The Shanghai-based property company received little attention for most of the year. A shift to online marketing helped business, but sentiment was hampered by concerns that authorities would clamp down on real-estate lending. Then the fireworks hit on Monday.

Analysts in Asia said regulators may now ease investing restrictions, making it easier for developers to borrow money. That triggered a massive rally in EJ, catapulting the shares up 29 percent in the session.

Activity shifted to the option market yesterday, one session after the stock rallied. optionMONSTER's Heat Seeker monitoring system detected the purchase of about 4,000 February 9 calls, most of which priced for $0.25. There was no open interest in the strike before the trade occurred, so new money was definitely put to work.

These long calls lock in the price where shares can be purchased, letting investors cheaply position for upside while limiting potential losses. They also have the potential to generate significant leverage: A move to EJ's 2012 peak of $7.61 would more than double the value of the contracts.
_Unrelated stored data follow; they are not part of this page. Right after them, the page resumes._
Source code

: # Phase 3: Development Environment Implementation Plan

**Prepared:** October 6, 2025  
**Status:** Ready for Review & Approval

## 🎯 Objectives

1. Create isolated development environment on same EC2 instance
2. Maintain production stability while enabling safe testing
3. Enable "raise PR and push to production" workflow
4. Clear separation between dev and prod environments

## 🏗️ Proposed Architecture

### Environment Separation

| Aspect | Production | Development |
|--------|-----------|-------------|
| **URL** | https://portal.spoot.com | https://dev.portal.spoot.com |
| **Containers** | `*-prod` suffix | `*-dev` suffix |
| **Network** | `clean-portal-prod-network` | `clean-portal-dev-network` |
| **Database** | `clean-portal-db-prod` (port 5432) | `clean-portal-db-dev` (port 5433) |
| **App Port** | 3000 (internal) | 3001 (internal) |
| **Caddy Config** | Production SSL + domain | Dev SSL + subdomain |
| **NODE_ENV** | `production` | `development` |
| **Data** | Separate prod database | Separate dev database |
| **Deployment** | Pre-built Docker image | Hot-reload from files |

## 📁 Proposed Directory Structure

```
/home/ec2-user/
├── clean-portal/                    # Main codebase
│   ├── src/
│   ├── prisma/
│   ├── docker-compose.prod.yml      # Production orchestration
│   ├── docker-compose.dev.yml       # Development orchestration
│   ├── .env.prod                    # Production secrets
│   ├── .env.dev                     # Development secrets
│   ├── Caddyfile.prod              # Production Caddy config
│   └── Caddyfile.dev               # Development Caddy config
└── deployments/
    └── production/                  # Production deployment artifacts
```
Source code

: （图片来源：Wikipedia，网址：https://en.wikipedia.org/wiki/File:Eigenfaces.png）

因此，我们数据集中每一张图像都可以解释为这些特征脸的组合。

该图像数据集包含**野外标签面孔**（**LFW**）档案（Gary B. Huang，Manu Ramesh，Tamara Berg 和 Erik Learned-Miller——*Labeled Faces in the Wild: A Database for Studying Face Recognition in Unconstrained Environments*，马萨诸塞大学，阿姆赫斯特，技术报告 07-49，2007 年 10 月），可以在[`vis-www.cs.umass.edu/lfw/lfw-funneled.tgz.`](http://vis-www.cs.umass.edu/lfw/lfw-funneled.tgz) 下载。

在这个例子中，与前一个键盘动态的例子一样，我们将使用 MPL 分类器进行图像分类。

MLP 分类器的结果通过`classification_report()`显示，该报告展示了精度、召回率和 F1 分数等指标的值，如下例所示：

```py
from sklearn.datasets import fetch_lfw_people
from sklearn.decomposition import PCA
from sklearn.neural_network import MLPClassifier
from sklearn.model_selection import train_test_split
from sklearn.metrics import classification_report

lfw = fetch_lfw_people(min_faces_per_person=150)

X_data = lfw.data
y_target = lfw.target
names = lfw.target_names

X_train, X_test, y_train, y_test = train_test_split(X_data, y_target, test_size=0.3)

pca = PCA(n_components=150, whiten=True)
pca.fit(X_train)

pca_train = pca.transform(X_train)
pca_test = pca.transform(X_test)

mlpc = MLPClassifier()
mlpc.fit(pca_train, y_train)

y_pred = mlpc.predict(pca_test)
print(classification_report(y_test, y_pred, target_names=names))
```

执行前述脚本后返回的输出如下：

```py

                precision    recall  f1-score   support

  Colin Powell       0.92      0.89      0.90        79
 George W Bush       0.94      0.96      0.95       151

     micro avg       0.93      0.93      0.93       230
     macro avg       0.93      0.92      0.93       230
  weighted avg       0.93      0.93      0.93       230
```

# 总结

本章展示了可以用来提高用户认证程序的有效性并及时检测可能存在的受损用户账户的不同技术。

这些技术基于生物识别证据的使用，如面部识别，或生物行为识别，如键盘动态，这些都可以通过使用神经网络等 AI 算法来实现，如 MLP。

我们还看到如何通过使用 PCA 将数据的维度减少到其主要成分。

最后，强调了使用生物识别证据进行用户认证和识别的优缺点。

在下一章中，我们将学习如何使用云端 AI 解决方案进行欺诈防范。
The shares rose another 6.33 percent to $6.38 yesterday. (See our Education section)

EJ is the most recent in an ongoing list of bullish plays in the world's most populous country. Solar stocks began rallying earlier this year, and Chinese Internet companies have been explosive in the last three months.

Total option volume in EJ was 49 times greater than average on Tuesday, with calls outnumbering puts by a bullish 76-to-1 ratio. Earnings come out Friday morning.